Problem to solve: In the passage about David Holmes's testimony, on what date did the overheard phone call allegedly take place?

David Holmes, who served in the U.S. Embassy in Kyiv, said he overheard the phone call while he was at a restaurant with U.S. Ambassador to the EU Gordon Sondland. The phone call allegedly happened on July 26, the day after President Trump’s phone call with Ukraine President Volodymyr Zelensky, while Sondland was traveling in Ukraine.

Holmes testified that he overheard Trump ask Sondland about the “investigation” and that Sondland told Trump that Ukraine was going to do it. After the call, according to the testimony, Sondland told Holmes that Trump only cared about the”big things” when it came to Ukraine, such as the investigations that Rudy Giuliani was pushing.

Here’s what else was revealed:

Embassy staff was excluded as Perry pushed an “aggressive” agenda.

Holmes testified that embassy staff was excluded from the discussions of what Secretary of Energy Rick Perry and the other so-called “Three Amigos” were up to in Ukraine.

[Chart analysis data]

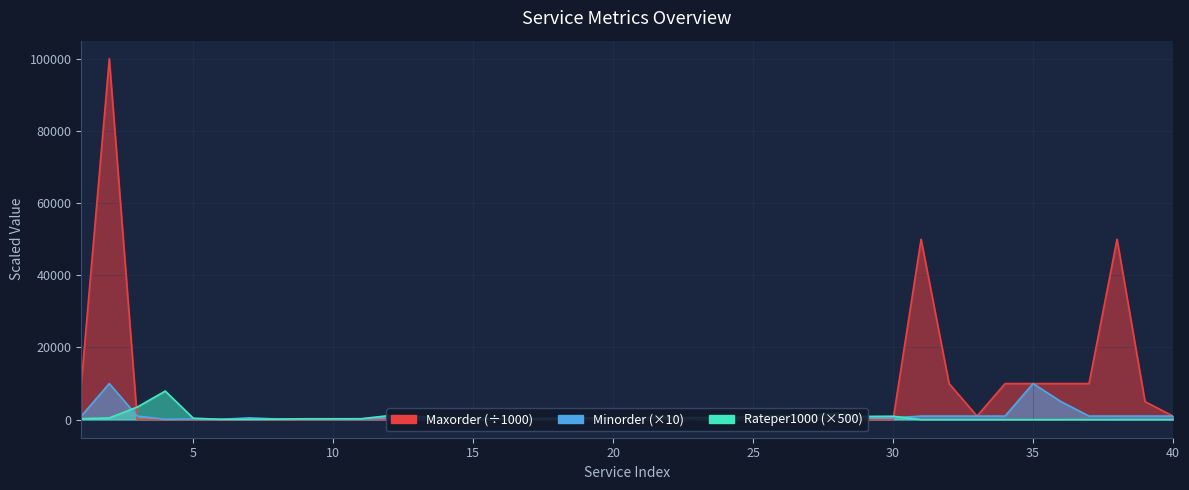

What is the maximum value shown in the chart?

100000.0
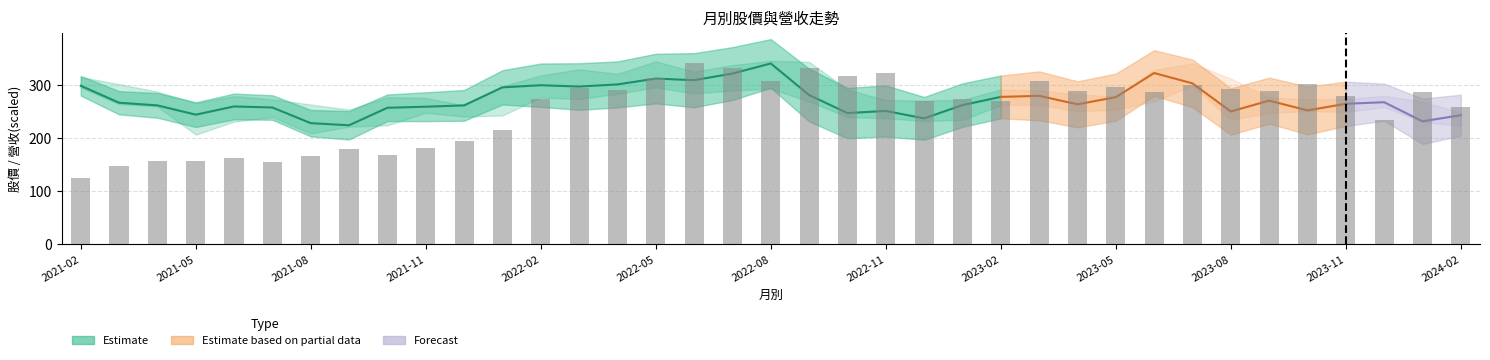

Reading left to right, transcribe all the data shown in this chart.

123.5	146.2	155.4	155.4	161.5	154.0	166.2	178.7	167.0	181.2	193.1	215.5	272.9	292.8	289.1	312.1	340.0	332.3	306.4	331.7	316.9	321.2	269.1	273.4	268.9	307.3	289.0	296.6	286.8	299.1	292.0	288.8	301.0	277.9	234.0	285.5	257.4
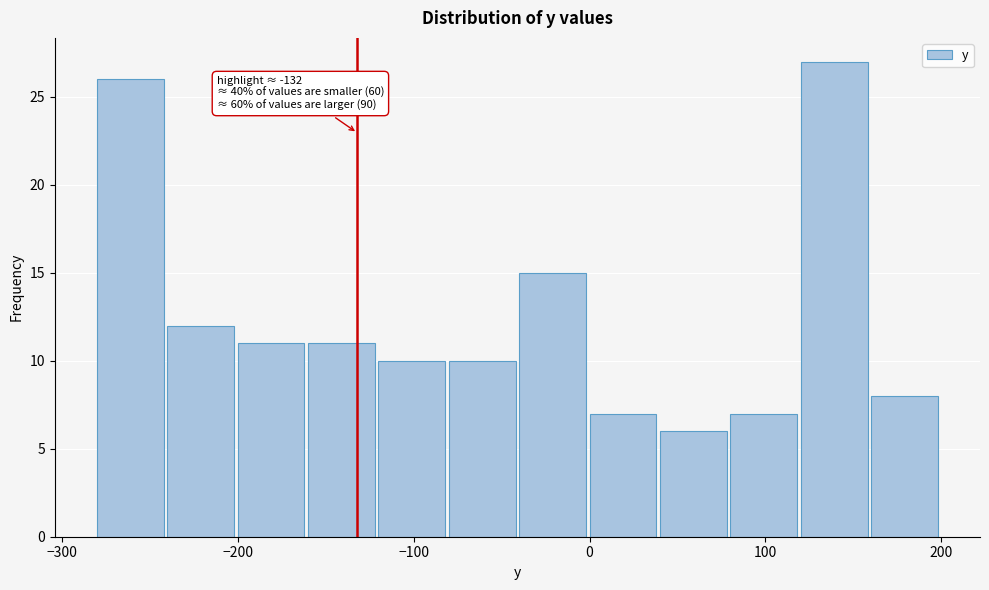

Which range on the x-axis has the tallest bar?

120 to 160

Problem solution: July 26, the day after President Trump's phone call with Ukraine President Volodymyr Zelensky.